Review of ad:tech Chicago Keynote by Chris Anderson, Editor of Wired
Chris Anderson is the Editor-in-Chief of Wired Magazine and celebrated author (under fire recently for) of The Long Tail.
The Google model acknowledges that we all have unique interests. For example, Chris Anderson has his own personal blog for UAVs called DIY Drones which he builds with his kids. I noticed that he runs Google adsense ads on his blog which he said he places mostly to see what unique ads pop up there tied to his blog posts. Not a bad way to do primary research.
Narrow audiences are now reachable since niche publishers don’t need to really know who the advertisers are and they don’t need to know you but each are obtaining benefit.
He even pegs the day of the grip of the MSM ended – March 21st, 2000. This day saw the release of the Nsync album “No Strings Attached” which went on to be the best selling album of all time with over 10 Million copies sold. He is now discussing a chart that shows the massive downslide of album sales since that point. Still, while there are over 70,000 albums released each year there has not been (and will not be according to Anderson) another album that sells at that level. Indeed, today’s platinum and diamond album sellers are no where near this watermark.
Minority tastes can now find markets as we no longer have the herd keeping a lockstep mentality among personal consumption habits. Tv, for instance, now offers more choices but have created more fragmention. So, while there is more tv than ever before but we are not all watching the same thing at the same time (time shifting anyone?).
The monopoly of the blockbuster or “hit” is over and it’s a cultural phenomenon. Since 1992, all of the big three networks have seen sliding market shares from a high of 9-10 million HH to “high” now of only 5-7 million HHs. “I Love Lucy” had 70 million HH watching which was dang near everyone with a tv set in the 50’s while the new #1 show today, CSI (Vegas) only yields around 16 million HH. The peak of the ‘water cooler era’ is over.
We need(as an industry) to de-stygmatize what success means at lower levels against past history. He offers no examples of how to do this but the rally cry has been issued.
Per capita attendance for films is dropping even though total attendance is up due to population increases and WOM is one of the key reasons for this he asserts.
WOM vs Mktg….avg second week box office drop percentage used to not happen for 3-4 weeks after a film’s initial release. Now a film’s “legs” are cut out from under it by lthe lightning speed of WOM which kills bad and even not very good films off very quickly.
Classic bell curve dynamics (shoot for the fat middle) – frequency and variety – expensive distribution requires this (hello, line extensions).
Long tail graphic showing popularity and products. 80/20 rule. (80% of the wealth being in the hands of 20% of the people). European example pre-WW2 and the failure of marxism, communism. The head of the long tail quickly shows where the shelf space limitations rears its head. However, the non-hits and non-blockbusters add up to a 1/3 or 1/2 of what the head of the long tail graph shows us.

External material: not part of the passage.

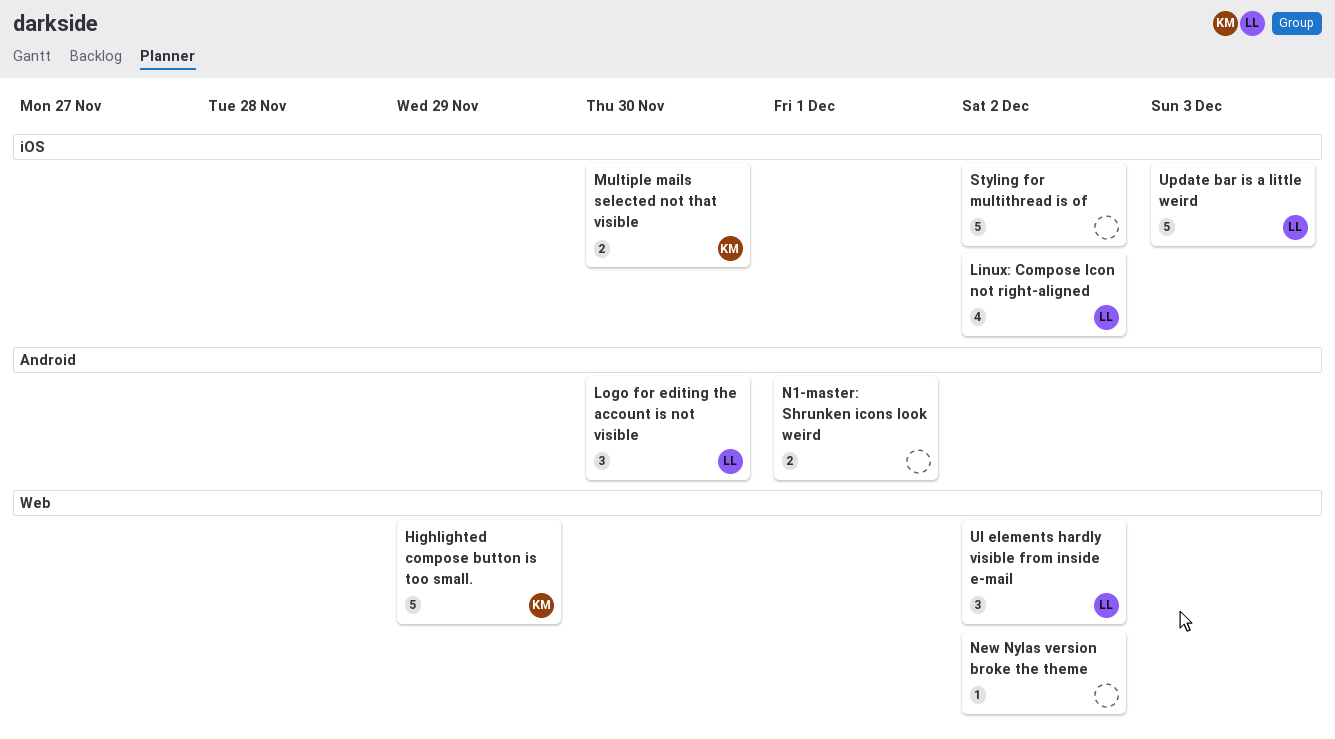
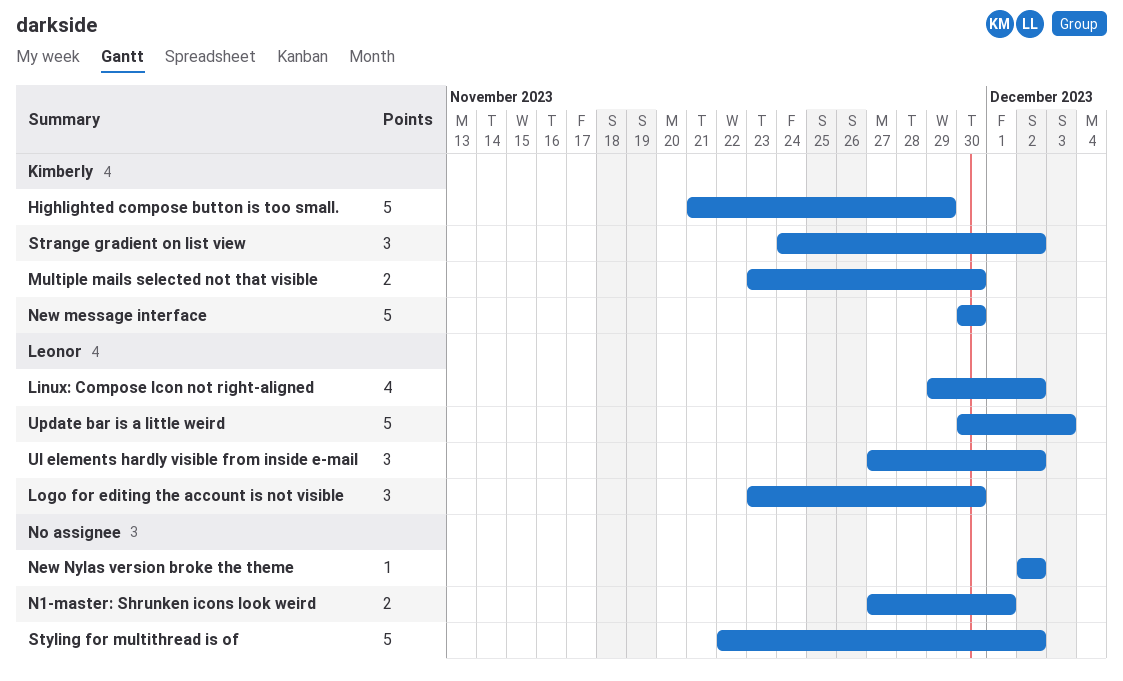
New message interface: none -> present
Strange gradient on list view: none -> present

Amazon total inventory is about 1.7 million books…avg B&N is 100,000 books. Viva online! 25% of Amazon online sales are from non-hits busting the idea of 80/20 or nothing to the curb.
Zappos.com has 750,000 skus of shoes! Whoa. For example, vegetarian shoes (made without animal products). Did you know that the #1 vegetarian shoe (who would have thought was a niche to be mined?) is Converse (made with canvas and rubber). BTW – Converse is owned by Nike. So much for not supporting Nike sweat shops, hippie boy. Avg turns are 2 per year for Zappos. The Avg retail store must have turns of 2 per week to make it in the brick and mortar biz.
Beer maker AB is seeing one size fits one (sorghum made Red Bridge beer) rather than one size fits all (budweiser). Home schooling industry fueling magazines and web sites just for those that want to home school their kids.
Second Life experimen failed…or did it? Finding out those better measurements beyond page views is the mantra at this conference.
Your brand isn’t what you says it is it is what Google says it is. Use google trends to search for ‘your company” +sucks and see what people are saying about you online.